Graf von Hanau-Münzenberg: Sodele. Jetzt, da Kutschenfahrerinnen und Spaziergänger wieder einträchtig vereint sind, schlage ich vor, wir gehen nun zum gemütlichen Teil über. Wie eingangs ausdrücklich erwähnt, bleibt auf unseren Touren natürlich auch das leibliche Wohl nicht außen vor. Begebt euch deshalb nun mit mir auf die Restaurantterrasse. Ei, ihr Leut, seht doch nur zum Himmel hinauf, ist das ein Wetter? Ist DAS ein Wetter? In der Grafschaft Hanau-Münzenberg scheint immer nur die Sonn! Immer nur die Sonn!

Reiseblogger Michael: Bin gespannt, wann uns hier zum ersten Mal trüber bedeckter Himmel die schöne Sicht vermiest.
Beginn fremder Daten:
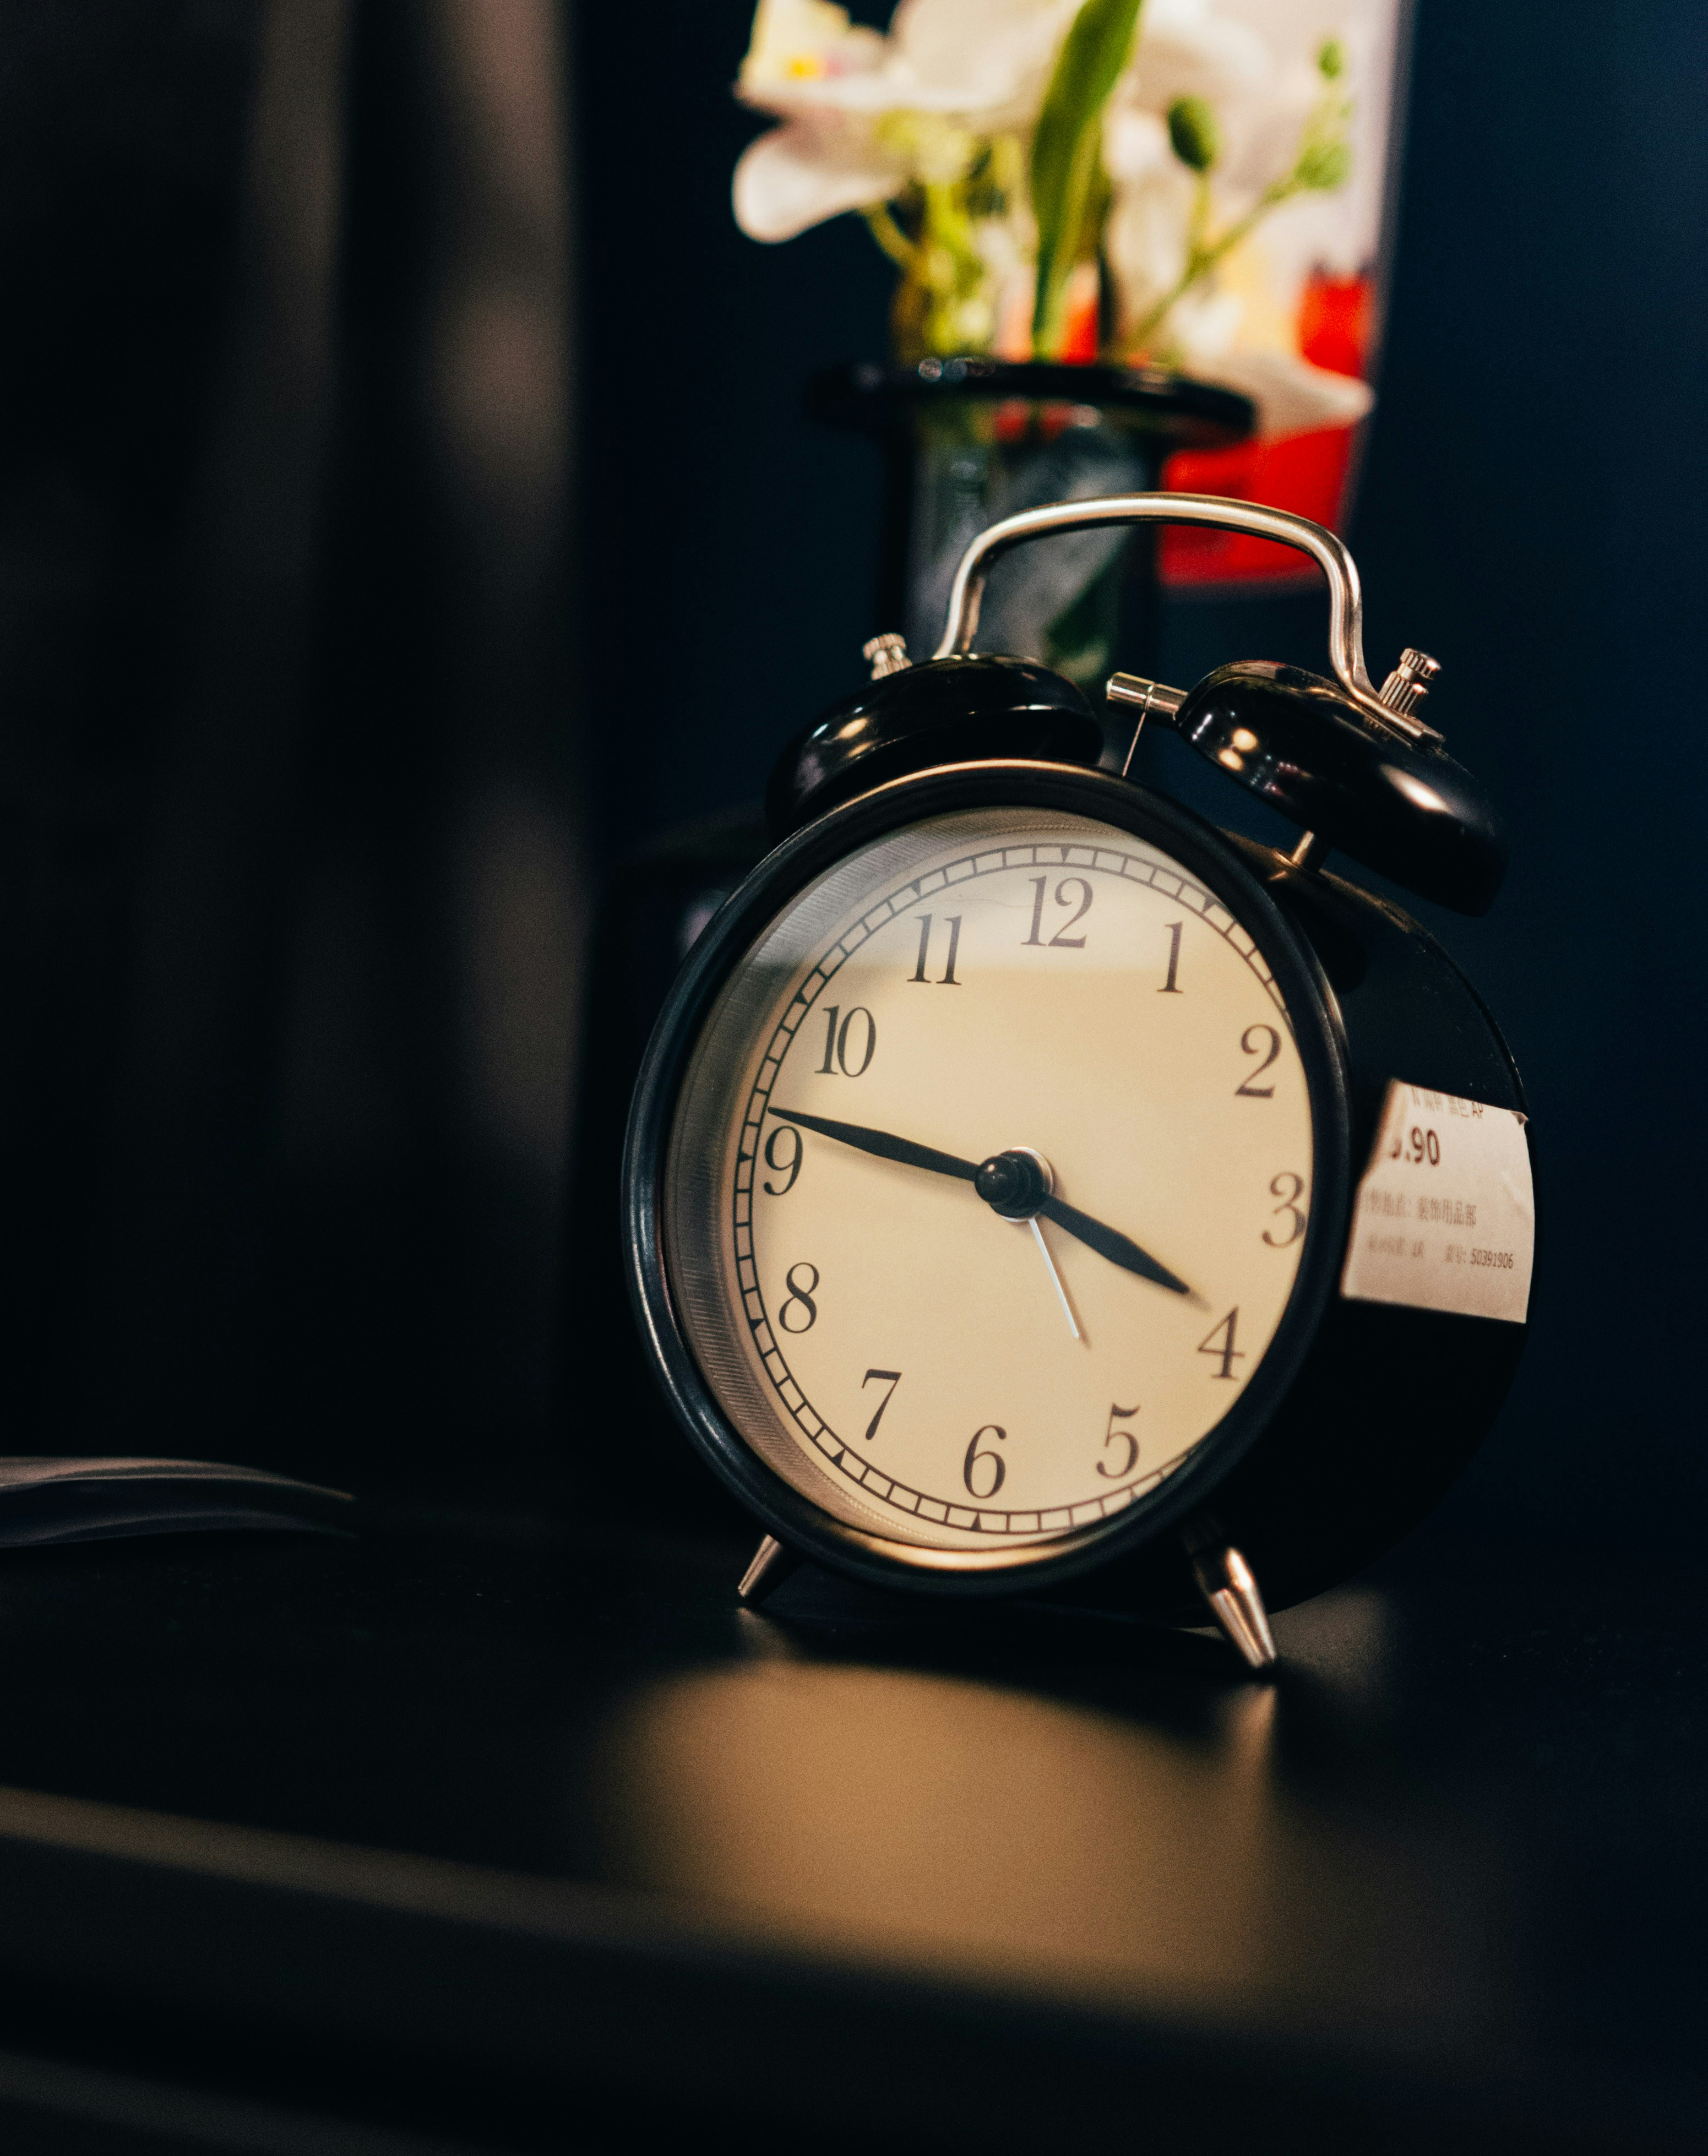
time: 3:46
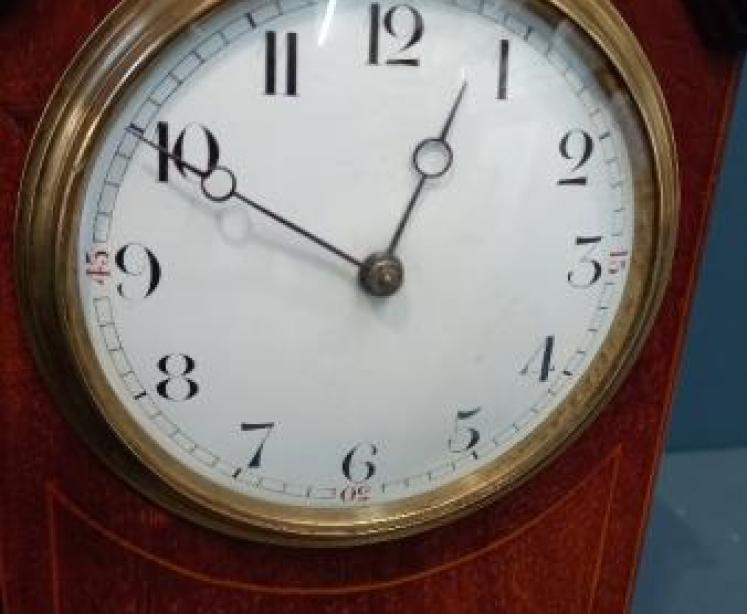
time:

Reiseblogger Peter: Super Idee, schiebe Kohldampf ohne Ende nach diesen Strapazen.

Reiseblogger Lars, Simon: Bier her, Bier her, oder wir fall’n um!

Graf von Hanau-Münzenberg: Wem es unter der Ludwigs Macht unerträglich wird, einfach melden, schwuppdiwupp spannen Kellner Sonnenschirme auf. Schließlich trage ich als Reiseleiter meinen Gästen gegenüber eine Fürsorgepflicht; nicht dass einige gleich am ersten Tag das Vergnügen erheblich schmälernde Sonnenbrände behandeln lassen müssen. Die Sonneneinstrahlung ist derart intensiv, die geht ungefiltert durchs weiße Schminkpuder.

Reiseblogger Michael: Außer an den trüben Tagen natürlich.

Reiseblogger Andreas: Erstmal nen doppelten Whisky. Mindestens 50%. Nein, gleich zwei. Nein, am besten drei.

Reiseblogger Lars: Dein Ernst? Was willst du bereits mittags mit hartem Zeug?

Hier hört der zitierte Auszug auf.